* Passage:
+++

Questions on Proposed Legislation

There are reports in the media this morning that Deputy Josepha Madigan is to introduce a Private Members' Bill proposing to reduce the waiting time for divorce to two years. According to the reports, the Bill has the support of the Taoiseach and the Tánaiste. Does the Minister for Education and Skills, Deputy Richard Bruton, also support the legislation? Is it the Government's position that it will support the Bill? Will the Minister confirm that the legislation will be introduced and indicate whether a referendum would be required on the matter?

Following media reports, the Nursing and Midwifery Board of Ireland, formerly known as An Bord Altranais, commissioned outside experts to carry out a review of the organisation. The review concluded that management structures were in need of significant reform and did not comply with guidelines on procurement and the employment of staff. This is unacceptable, given that the board sets standards for the professional development of nurses and midwifes. The report states the unit within the Nursing and Midwifery Board of Ireland which deals with fitness to practise issues is unfit for purpose and makes recommendations that the relevant legislation be reviewed.

We cannot have a debate on the issue now.

Is the Minister aware of it? Will he confirm that the relevant legislation will be reviewed? What measures will the Government take in the matter?

While I have read the reports to which the Deputy refers on a Private Members' Bill, I have not seen the Bill and it will be a matter for the Deputy in question to present it to the House. The Government will consider the legislation and decide its position on it at that stage. It seeks to encourage more Deputies to introduce Bills and it is good to note, therefore, that this opportunity is being taken.

+++

* Extracted information:
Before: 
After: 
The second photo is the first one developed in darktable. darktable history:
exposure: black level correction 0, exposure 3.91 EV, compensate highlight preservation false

+++

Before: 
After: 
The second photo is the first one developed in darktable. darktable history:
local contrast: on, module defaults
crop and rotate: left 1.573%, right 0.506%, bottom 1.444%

+++

* Tasks to complete:
**1.** Answer these questions from the exchange on proposed legislation:
(a) To what length would the Private Members' Bill reduce the waiting time for divorce?
(b) What was the Nursing and Midwifery Board of Ireland formerly known as?
(c) What does the reply say the Government seeks to encourage?
**2.** Shorten the paragraph of the exchange on proposed legislation that begins "Following media reports, the Nursing and Midwifery Board" to two or three sentences, keeping its main facts.
**3.** Write the next part of the exchange on proposed legislation, picking up after its final sentence.
The records play no part in what comes next.

* Answers in order:
**1.**
(a) Two years.
(b) An Bord Altranais.
(c) More Deputies introducing Bills.

**2.** After media reports, the Nursing and Midwifery Board of Ireland, formerly An Bord Altranais, commissioned outside experts to review the organization. The review found that its management structures needed significant reform and did not comply with guidelines on procurement and staff employment. It also judged the unit dealing with fitness to practise issues unfit for purpose and recommended a review of the relevant legislation.

**3.**
On the investigations into the Nursing and Midwifery Board of Ireland or rather the assessment of its operations, this was done at the request of the Department of Health following a protected disclosure. If additional legislative changes are necessary, they will be undertaken. I understand many of the proposed changes relate to governance and financial procedures in the board. A new president and interim chief executive officer have been appointed to it and the post of director of finance and corporate services has been advertised. Considerable action is being taken to ensure the Nursing and Midwifery Board of Ireland which has fully accepted the findings of the report that has been prepared will execute them.

The Minister's response in the case of Ibrahim Halawa was entirely inadequate and it is not the first time the response on the issue has been entirely inadequate. When does the Taoiseach intend to intervene in this case and make direct contact with the head of the Egyptian state to set out categorically that we will no longer tolerate the lack of due process and justice and the absolute abuse of an Irish citizen, a young Dublin man, who has now been held for three years? It is utterly outrageous.

We are taking questions on proposed legislation.

My question is to the Taoiseach. When will he intervene in this matter because his intervention is required?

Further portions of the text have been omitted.